しばらく離れることができず、その間カミロは記憶に想いを馳せていた。幽閉されていた塔から出された時、陽の光が目に痛かったのを覚えている。不安を抱えながらも塔よりひどいことはないだろうと思いながら連れられた先で出会った幼いアイザック。なにがあっても、隣にいてくれるだけで大丈夫だとすべてを肯定されている感覚があった。徴兵までの期間、彼と過ごした日々はカミロの心の支えになっていた。



 平和な日々も長くは続かず、自治領はラデン王国の武器庫と化していった。領主を招待しないまま本国の議会で決定された事項だった。戦争に備え、敵国の中継地点として武器の3割を自治領に置くこと。それは本国の戦いで自治領の土地が踏み荒らされることを意味している。火薬庫のように一瞬にして焦土と化すだろう。

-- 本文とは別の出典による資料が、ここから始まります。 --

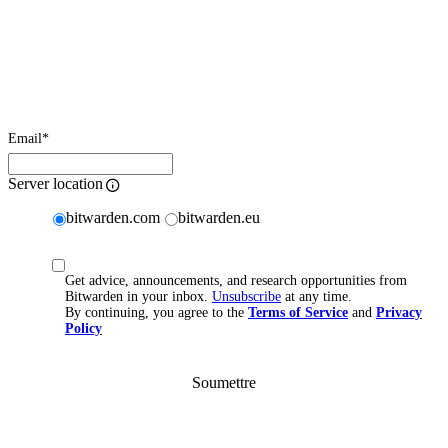
Email
*
Server location
bitwarden.com
bitwarden.eu
Get advice, announcements, and research opportunities from
Bitwarden in your inbox.
Unsubscribe
at any time.
By continuing, you agree to the
Terms of Service
and
Privacy
Policy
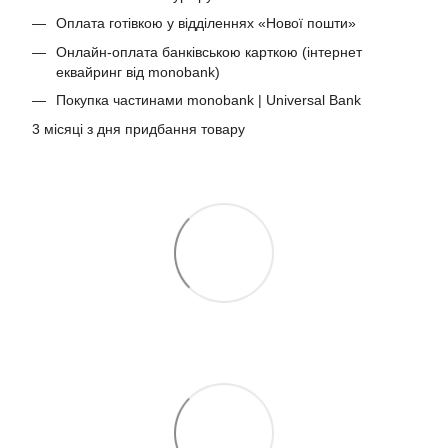
Оплата готівкою у відділеннях «Нової пошти»
Онлайн-оплата банківською карткою (інтернет
еквайринг від monobank)
Покупка частинами monobank | Universal Bank
3 місяці з дня придбання товару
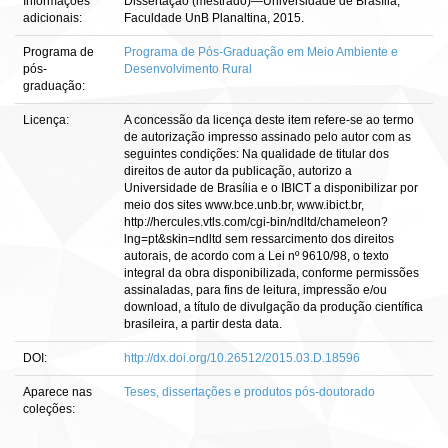
Informações
Dissertação (mestrado)—Universidade de Brasília,
adicionais:
Faculdade UnB Planaltina, 2015.
Programa de
Programa de Pós-Graduação em Meio Ambiente e
pós-
Desenvolvimento Rural
graduação:
Licença:
A concessão da licença deste item refere-se ao termo
de autorização impresso assinado pelo autor com as
seguintes condições: Na qualidade de titular dos
direitos de autor da publicação, autorizo a
Universidade de Brasília e o IBICT a disponibilizar por
meio dos sites www.bce.unb.br, www.ibict.br,
http://hercules.vtls.com/cgi-bin/ndltd/chameleon?
lng=pt&skin=ndltd sem ressarcimento dos direitos
autorais, de acordo com a Lei nº 9610/98, o texto
integral da obra disponibilizada, conforme permissões
assinaladas, para fins de leitura, impressão e/ou
download, a título de divulgação da produção científica
brasileira, a partir desta data.
DOI:
http://dx.doi.org/10.26512/2015.03.D.18596
Aparece nas
Teses, dissertações e produtos pós-doutorado
coleções:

 これに立ち上がったのがライ、フィズ、カミロ、アイザックを中心とする革命軍だった。本国からの独立を目指した。ライは双子の王女の協力を密かに仰ぎ、彼女と入れ替わりながら宰相を説得しようと試みた。ライと双子である王女は次期女王であるが、未だ宰相が実権を握っており親政は開始されていなかった。説得に失敗したため、ライと王女はクーデターを起こし王権を手に入れた。各国の反応は様々だったが、共通見解として「女王に期待する根拠はいくつもある」と広めたのは世界を飛び回る商人であるアイザックだった。カミロは自治領の政治に無関心な民衆から執筆とスピーチを通して支持を集め、独立の機運を高めた。フィズは自治領の継承者としてこれらすべての事態を分析し対応した。

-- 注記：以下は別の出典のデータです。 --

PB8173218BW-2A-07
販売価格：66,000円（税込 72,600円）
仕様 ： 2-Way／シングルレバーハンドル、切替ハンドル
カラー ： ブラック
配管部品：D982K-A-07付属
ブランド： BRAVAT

 独立目前で、ラデン王国の宰相がライが生きていることに気付いた。自治領側として王国に反旗を翻した王族として見せしめに処刑した。残された3人の絶望は計り知れない。この出来事には自治領内外から多くの批判が集まった。知識人たちの支援もあり自治領は独立した。しかし3人が失ったものはもう2度と戻ってこない。


 そのはずだった。ある日フィズが見た少女は、あの時と変わらず夜空のような瞳で自分を照らした。